Establish tech boundaries
Beyond legal recourse, companies need to establish technology boundaries to lessen the impact of nation-state maneuvers. Those boundaries “not only offer additional protection, they may also help expose the presence of APTs in your network,” said Chris Grove, technology evangelist at Nozomi Networks. “Technology can be used to create more layers, even layers within layers, without additional infrastructure.”
Hitting a technological boundary forces attackers “to adjust their tactics accordingly,” he said. Boundaries also offer “choke points, where monitoring and signaling can occur. Each technology boundary put in front of the attacker serves as an opportunity to better defend your network. Best of all, they can be used to limit an incident’s blast radius, containing the scope of the attack.”
An example of where tech boundaries could save the day, he said, would be at a manufacturer running mostly Microsoft Windows infrastructure. Consider, for example, a scenario where SolarWinds is a key part of its cybersecurity, asset inventory, monitoring and patching infrastructure.
"It would be susceptible to an attack targeting Windows systems, because it uses the same OS as other monitored assets,” Grove said. But if the manufacturer had used a technological boundary, like running SolarWinds on Linux, recovery would be much easier. “On Linux, SolarWinds could have operated safely within the sea of infected Windows machines, and provided a secure foundation from which to operate.”

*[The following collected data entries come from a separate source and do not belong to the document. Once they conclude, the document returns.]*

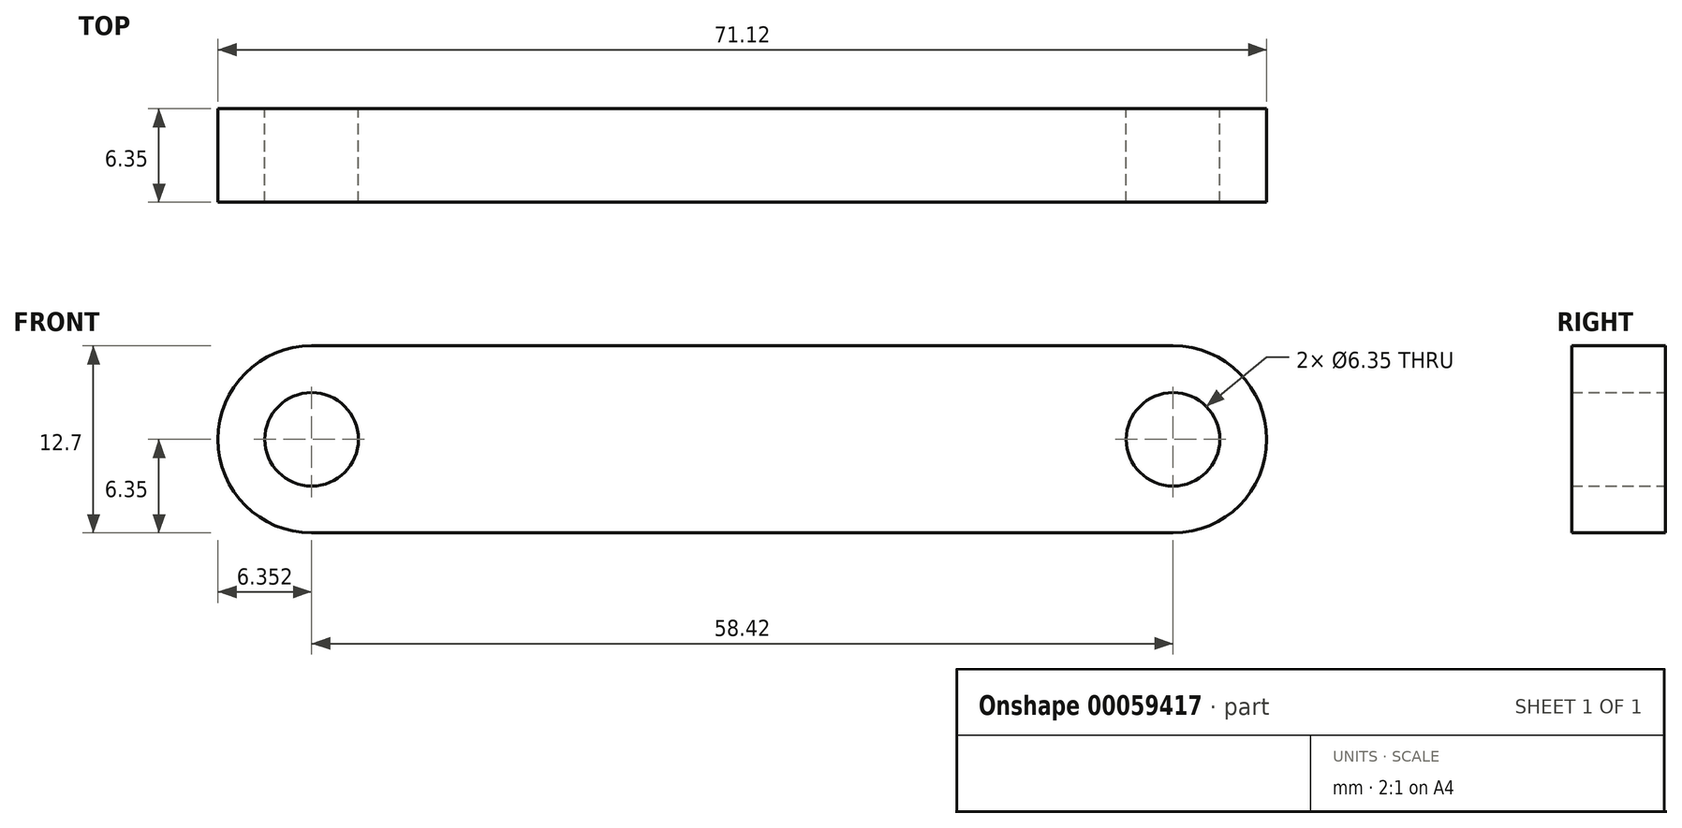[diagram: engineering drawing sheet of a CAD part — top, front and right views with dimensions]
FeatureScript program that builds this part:
annotation { "Feature Type Name" : "Feature", "Feature Type Description" : "" }
export const myFeature = defineFeature(function(context is Context, id is Id, definition is map)
    precondition{}
    {
        {
            var Q0;
            Q0=qCreatedBy(makeId("Front.planeOp"),FACE);
            var sketch = newSketch(context, id + "F0", { "sketchPlane" : qUnion([Q0])});
            skLineSegment(sketch, "E0", {"start": v(-20.4, 0) * mm, "end": v(26.84, 0) * mm, "construction": true});
            skCircle(sketch, "E1", {"center": v(-13.4, 0) * mm, "radius": 3.18 * mm});
            skCircle(sketch, "E2", {"center": v(45.02, 0) * mm, "radius": 3.18 * mm});
            skArc(sketch, "E3", {"start": v(-13.4, 6.35) * mm, "mid": v(-19.75, 0) * mm, "end": v(-13.4, -6.35) * mm});
            skArc(sketch, "E4", {"start": v(45.02, -6.35) * mm, "mid": v(51.37, 0) * mm, "end": v(45.02, 6.35) * mm});
            skLineSegment(sketch, "E5", {"start": v(-13.4, 6.35) * mm, "end": v(45.02, 6.35) * mm});
            skLineSegment(sketch, "E6", {"start": v(-13.4, -6.35) * mm, "end": v(45.02, -6.35) * mm});
            skSolve(sketch);
        }
        {
            var Q0;
            Q0 = qSketchRegion(id + "F0", true);
            extrude(context, id + "F1", {"entities" : qUnion([Q0]), "depth" : 6.35 * mm});
        }
    });
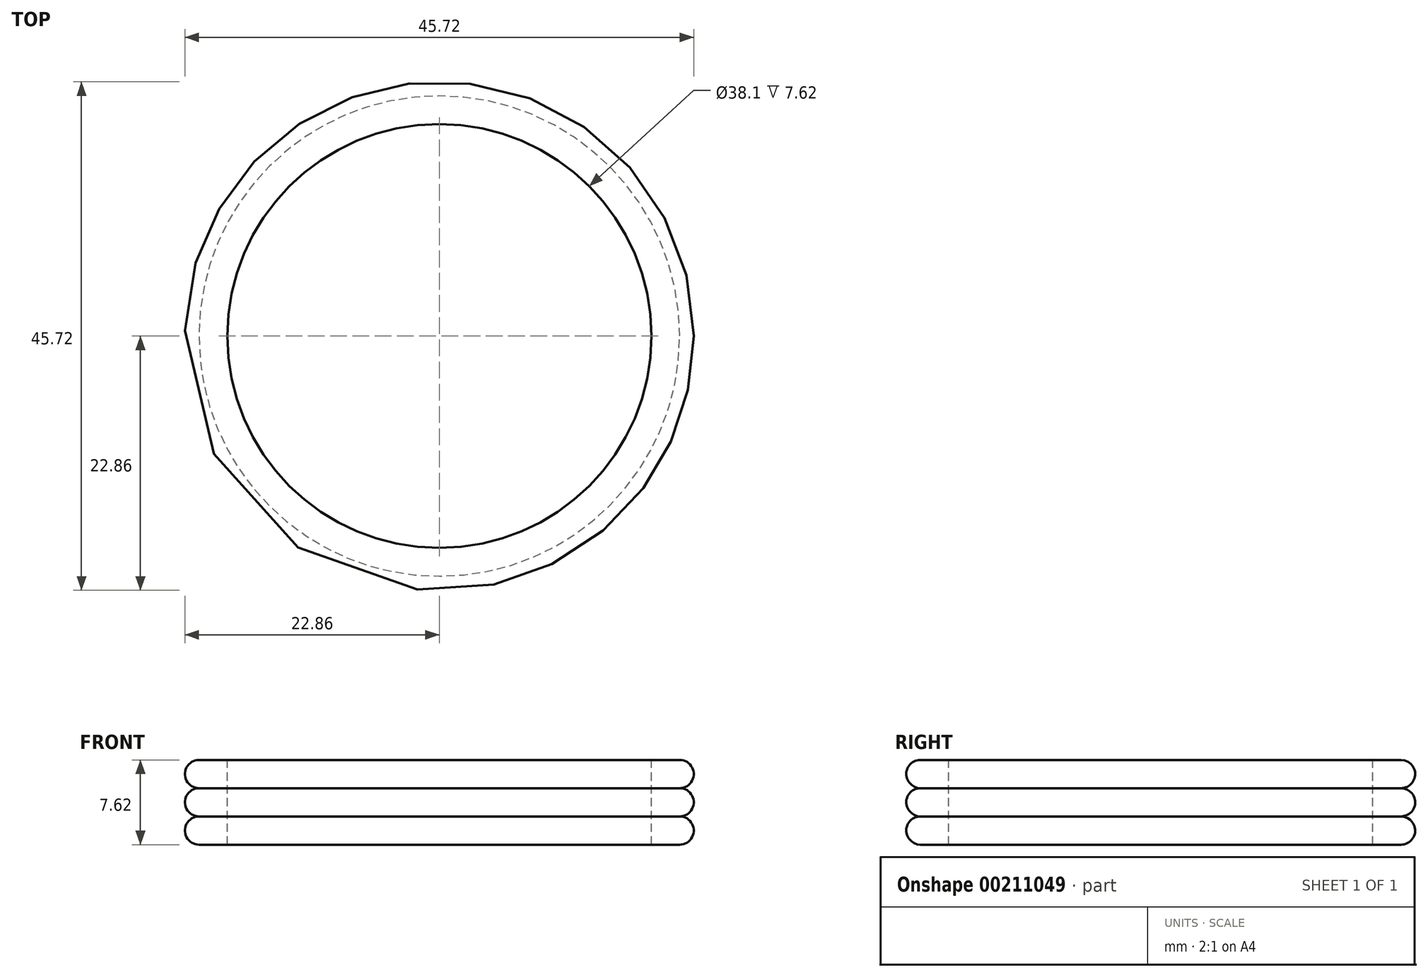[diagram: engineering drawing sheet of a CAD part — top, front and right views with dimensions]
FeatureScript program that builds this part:
annotation { "Feature Type Name" : "Feature", "Feature Type Description" : "" }
export const myFeature = defineFeature(function(context is Context, id is Id, definition is map)
    precondition{}
    {
        {
            var Q0;
            Q0=qCreatedBy(makeId("Front.planeOp"),FACE);
            var sketch = newSketch(context, id + "F0", { "sketchPlane" : qUnion([Q0])});
            skLineSegment(sketch, "E0", {"start": v(19.05, 3.81) * mm, "end": v(19.05, -3.81) * mm});
            skLineSegment(sketch, "E1", {"start": v(19.05, -3.81) * mm, "end": v(21.59, -3.81) * mm});
            skArc(sketch, "E2", {"start": v(21.59, -3.81) * mm, "mid": v(22.86, -2.54) * mm, "end": v(21.59, -1.27) * mm});
            skArc(sketch, "E3", {"start": v(21.59, -1.27) * mm, "mid": v(22.86, 0) * mm, "end": v(21.59, 1.27) * mm});
            skArc(sketch, "E4", {"start": v(21.59, 1.27) * mm, "mid": v(22.86, 2.54) * mm, "end": v(21.59, 3.8) * mm});
            skLineSegment(sketch, "E5", {"start": v(19.05, 3.8) * mm, "end": v(21.59, 3.8) * mm});
            skLineSegment(sketch, "E6", {"start": v(0, 11.55) * mm, "end": v(0, -4.98) * mm, "construction": true});
            skSolve(sketch);
        }
        {
            var Q0;
            Q0=makeQuery(id+"F0.imprint","IMPRINT",FACE,{"disambiguationData":[TD([[makeQuery(id+"F0.imprint","IMPRINT",EDGE,{"derivedFrom":sQuery(id+"F0.wireOp",EDGE,"E0")}),1.0]])]});
            var Q1;
            Q1=sQuery(id+"F0.wireOp",EDGE,"E6");
            revolve(context, id + "F1", {"entities" : qUnion([Q0]), "axis" : qUnion([Q1]), "revolveType" : RevolveType.FULL});
        }
    });
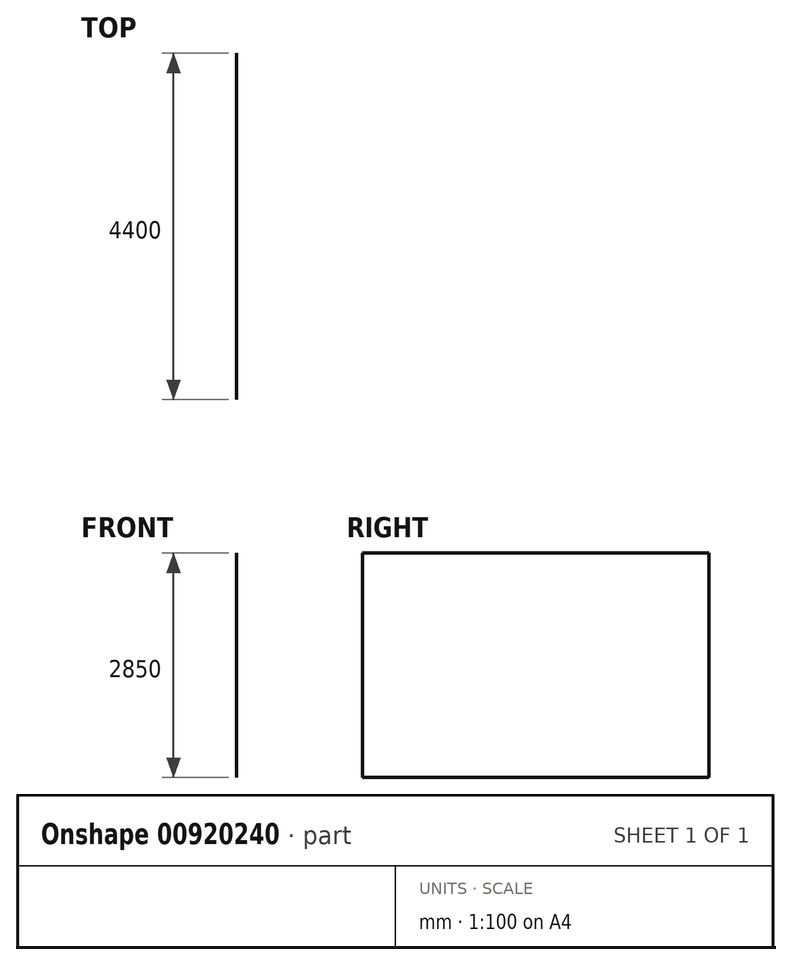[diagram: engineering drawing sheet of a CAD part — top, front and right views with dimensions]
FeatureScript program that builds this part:
annotation { "Feature Type Name" : "Feature", "Feature Type Description" : "" }
export const myFeature = defineFeature(function(context is Context, id is Id, definition is map)
    precondition{}
    {
        {
            var Q0;
            Q0=qCreatedBy(makeId("Right.planeOp"),FACE);
            var sketch = newSketch(context, id + "F0", { "sketchPlane" : qUnion([Q0])});
            skLineSegment(sketch, "E0", {"start": v(0, 0) * mm, "end": v(0, 2850) * mm});
            skLineSegment(sketch, "E1", {"start": v(0, 2850) * mm, "end": v(2200, 2850) * mm});
            skLineSegment(sketch, "E2", {"start": v(2200, 0) * mm, "end": v(2200, 2850) * mm});
            skLineSegment(sketch, "E3", {"start": v(2200, 2850) * mm, "end": v(4400, 2850) * mm});
            skLineSegment(sketch, "E4", {"start": v(4400, 2850) * mm, "end": v(4400, 0) * mm});
            skLineSegment(sketch, "E5", {"start": v(4400, 2850) * mm, "end": v(5400, 2850) * mm});
            skPoint(sketch, "E6", {"position": v(4900, 2850) * mm});
            skPoint(sketch, "E7", {"position": v(3300, 2850) * mm});
            skPoint(sketch, "E8", {"position": v(1100, 2850) * mm});
            skPoint(sketch, "E9", {"position": v(1650, 2850) * mm});
            skPoint(sketch, "E10", {"position": v(550, 2850) * mm});
            skPoint(sketch, "E11", {"position": v(2750, 2850) * mm});
            skPoint(sketch, "E12", {"position": v(3850, 2850) * mm});
            skLineSegment(sketch, "E13", {"start": v(0, 0) * mm, "end": v(2200, 0) * mm, "construction": true});
            skLineSegment(sketch, "E14", {"start": v(2200, 0) * mm, "end": v(4400, 0) * mm, "construction": true});
            skSolve(sketch);
        }
        {
            var Q0;
            Q0=qCreatedBy(makeId("Right.planeOp"),FACE);
            cPlane(context, id + "F1", {"entities" : qUnion([Q0]), "cplaneType" : CPlaneType.OFFSET, "offset" : 5250 * mm, "width" : 150 * mm, "height" : 150 * mm});
        }
        {
            var Q0;
            Q0=qCreatedBy(id+"F1.planeOp",FACE);
            var sketch = newSketch(context, id + "F2", { "sketchPlane" : qUnion([Q0])});
            skLineSegment(sketch, "E15.0", {"start": v(0, 0) * mm, "end": v(0, 2850) * mm});
            skLineSegment(sketch, "E16.0", {"start": v(0, 2850) * mm, "end": v(2200, 2850) * mm});
            skPoint(sketch, "E17.0", {"position": v(550, 2850) * mm});
            skPoint(sketch, "E18.0", {"position": v(1100, 2850) * mm});
            skPoint(sketch, "E19.0", {"position": v(1650, 2850) * mm});
            skPoint(sketch, "E20.0", {"position": v(2200, 2850) * mm});
            skLineSegment(sketch, "E21.0", {"start": v(2200, 0) * mm, "end": v(2200, 2850) * mm});
            skLineSegment(sketch, "E22.0", {"start": v(2200, 2850) * mm, "end": v(4400, 2850) * mm});
            skPoint(sketch, "E23.0", {"position": v(2750, 2850) * mm});
            skPoint(sketch, "E24.0", {"position": v(3300, 2850) * mm});
            skPoint(sketch, "E25.0", {"position": v(3850, 2850) * mm});
            skPoint(sketch, "E26.0", {"position": v(4400, 2850) * mm});
            skLineSegment(sketch, "E27.0", {"start": v(4400, 2850) * mm, "end": v(4400, 0) * mm});
            skLineSegment(sketch, "E28.0", {"start": v(4400, 2850) * mm, "end": v(5400, 2850) * mm});
            skPoint(sketch, "E29.0", {"position": v(4900, 2850) * mm});
            skPoint(sketch, "E30.0", {"position": v(0, 2850) * mm});
            skPoint(sketch, "E31.0", {"position": v(5400, 2850) * mm});
            skLineSegment(sketch, "E32", {"start": v(0, 0) * mm, "end": v(2200, 0) * mm, "construction": true});
            skLineSegment(sketch, "E33", {"start": v(2200, 0) * mm, "end": v(4400, 0) * mm, "construction": true});
            skSolve(sketch);
        }
        {
            var Q0;
            Q0=sQuery(id+"F0.wireOp",VERTEX,"E0.end");
            var Q1;
            Q1=sQuery(id+"F2.wireOp",VERTEX,"E30.0");
            var Q2;
            Q2=sQuery(id+"F2.wireOp",VERTEX,"E20.0");
            cPlane(context, id + "F3", {"entities" : qUnion([Q0, Q1, Q2]), "cplaneType" : CPlaneType.THREE_POINT, "offset" : 25 * mm, "width" : 150 * mm, "height" : 150 * mm});
        }
        {
            var Q0;
            Q0=sQuery(id+"F0.wireOp",EDGE,"E4");
            var Q1;
            Q1=sQuery(id+"F0.wireOp",EDGE,"E2");
            loft(context, id + "F4", {"bodyType" : ToolBodyType.SURFACE, "wireProfilesArray" : [{ "wireProfileEntities" : qUnion([Q0]) }, { "wireProfileEntities" : qUnion([Q1]) }]});
        }
        {
            var Q0;
            Q0=sQuery(id+"F0.wireOp",EDGE,"E0");
            var Q1;
            Q1=sQuery(id+"F0.wireOp",EDGE,"E2");
            loft(context, id + "F5", {"bodyType" : ToolBodyType.SURFACE, "surfaceOperationType" : NewSurfaceOperationType.ADD, "wireProfilesArray" : [{ "wireProfileEntities" : qUnion([Q0]) }, { "wireProfileEntities" : qUnion([Q1]) }]});
        }
    });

Similarly, environments containing a single operating system can create barriers by putting remote access and virtual private network technologies on different technological platforms. If vendor one provides remote access, vendor two should monitor it, Grove explained. That way, if an incident occurs on one or the other platform, the blast radius is limited to a single business function. "One product picks up on the failure of another.”
Deception technology, too, can give security teams insight into attackers and their techniques, providing what Roberts described as "that camouflaged environment that someone spends their time in."
He added: "The downside is you can piss off your opponents.”
The introduction to this article was edited on Feb. 1 to note reports that SolarWinds was not the only intrusion vector used by attackers.